Though lighthearted, her comment echoes a struggle women have faced for decades. Office spaces are too damn cold. And it’s no wonder: Fanger’s thermal comfort equation, which many company heads use to set office temperatures, was calculated using a 40-year-old male subject weighing 154 pounds. For women, that means powering through arctic temperatures for eight or more hours a day. As my friend experienced, companies crank the AC so high in the summer that stepping outside feels like defrosting.
There are a few reasons why women are more susceptible to cold. Our bodies contain more fat and less muscle in proportion to men, resulting in slower metabolic rates. Our extremities are naturally three degrees colder. Birth control tends to raise our core temperature, making the internal and external temperature difference feel more extreme. We’re more prone to anemia due to blood loss during menstruation. We also wear lighter clothes in the summer. When it’s 100 degrees outside, lugging a sweater around is plain inconvenient.
Still, office thermostats are set to appease men. Fanger’s equation was devised in the 1960s when women made up a smaller percentage of the workforce. Why hasn’t it improved in the nearly half century since, especially now that we make up half?
Unsurprisingly, men control the dial. Two men in particular, Kevin Kampschroer and Steve Sakach, control the temperature in 9,000 government office buildings. Even female-run firms sometimes don’t have control over the temperature on their floor if they are based in shared office spaces. People liken the dilemma to a “thermostat war,” but it is an uneven battle.
This is in part because older office spaces were designed to accommodate men from the start, ACs running at full blast. In these spaces, even sympathetic employers can only adjust the temperature within a five-degree range. Kampschroer and Sakach suggest that women open windows as an alternative to space heaters, another way of telling them to adapt to a man’s world.
Female-friendly sources suggest making offices warmer to increase productivity, but there are more important things at stake than company profits. I propose raising office temperatures as a step toward gender equality, an impossible goal as long as our comfort is an afterthought. It is not enough to hire women if those women are working in hostile environments.

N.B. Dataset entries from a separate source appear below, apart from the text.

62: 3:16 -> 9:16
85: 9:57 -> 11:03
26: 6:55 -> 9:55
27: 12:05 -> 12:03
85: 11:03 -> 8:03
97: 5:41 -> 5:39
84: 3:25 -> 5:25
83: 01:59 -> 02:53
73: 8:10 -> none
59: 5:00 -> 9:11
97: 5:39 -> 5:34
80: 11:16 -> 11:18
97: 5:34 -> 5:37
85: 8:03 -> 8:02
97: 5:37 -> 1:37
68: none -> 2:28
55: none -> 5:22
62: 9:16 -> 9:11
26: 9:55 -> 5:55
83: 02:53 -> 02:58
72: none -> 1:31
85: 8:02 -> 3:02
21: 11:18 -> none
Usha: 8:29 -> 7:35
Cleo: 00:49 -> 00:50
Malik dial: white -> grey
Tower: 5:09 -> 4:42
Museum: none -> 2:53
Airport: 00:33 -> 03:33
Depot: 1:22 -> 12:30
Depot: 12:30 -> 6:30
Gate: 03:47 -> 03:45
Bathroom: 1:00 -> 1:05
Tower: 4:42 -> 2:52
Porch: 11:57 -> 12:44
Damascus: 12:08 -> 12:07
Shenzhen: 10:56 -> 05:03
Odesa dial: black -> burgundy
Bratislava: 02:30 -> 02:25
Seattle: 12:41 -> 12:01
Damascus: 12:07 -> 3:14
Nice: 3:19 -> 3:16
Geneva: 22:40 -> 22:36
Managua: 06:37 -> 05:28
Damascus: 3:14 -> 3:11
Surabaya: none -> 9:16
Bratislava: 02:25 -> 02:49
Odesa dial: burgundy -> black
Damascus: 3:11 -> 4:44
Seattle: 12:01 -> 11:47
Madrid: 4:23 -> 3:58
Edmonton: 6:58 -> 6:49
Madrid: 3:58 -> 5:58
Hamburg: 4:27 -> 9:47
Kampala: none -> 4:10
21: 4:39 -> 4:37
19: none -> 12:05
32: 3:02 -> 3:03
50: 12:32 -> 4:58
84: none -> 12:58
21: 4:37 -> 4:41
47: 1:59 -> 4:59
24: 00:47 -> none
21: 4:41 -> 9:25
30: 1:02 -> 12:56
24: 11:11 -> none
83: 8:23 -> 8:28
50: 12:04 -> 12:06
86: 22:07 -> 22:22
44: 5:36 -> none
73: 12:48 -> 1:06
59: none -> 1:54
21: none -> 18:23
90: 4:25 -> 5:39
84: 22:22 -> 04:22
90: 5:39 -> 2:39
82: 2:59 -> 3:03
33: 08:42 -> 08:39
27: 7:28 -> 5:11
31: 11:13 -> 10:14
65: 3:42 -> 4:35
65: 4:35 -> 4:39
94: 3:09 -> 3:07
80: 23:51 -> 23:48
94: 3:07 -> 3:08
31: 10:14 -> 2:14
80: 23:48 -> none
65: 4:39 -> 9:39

It is not only a step toward gender equality, but also a step toward environmental sustainability. Residential buildings and offices contribute 30 percent of total carbon dioxide emissions. Raising office thermostats from 72 to 77 degrees can save 11 percent on power bills, according to the U.S. Department of Energy. When buildings are designed to accommodate women they reduce emissions and cut costs.
One ex post facto solution is for businesses to implement micro-climatization systems, allowing for more individualized comfort. Apps like CrowdComfort allow women to go above the heads of their male colleagues and send complaints directly to their facility manager. Until these changes are more widespread, women should advocate for changes in their own workplace that keep them from freezing.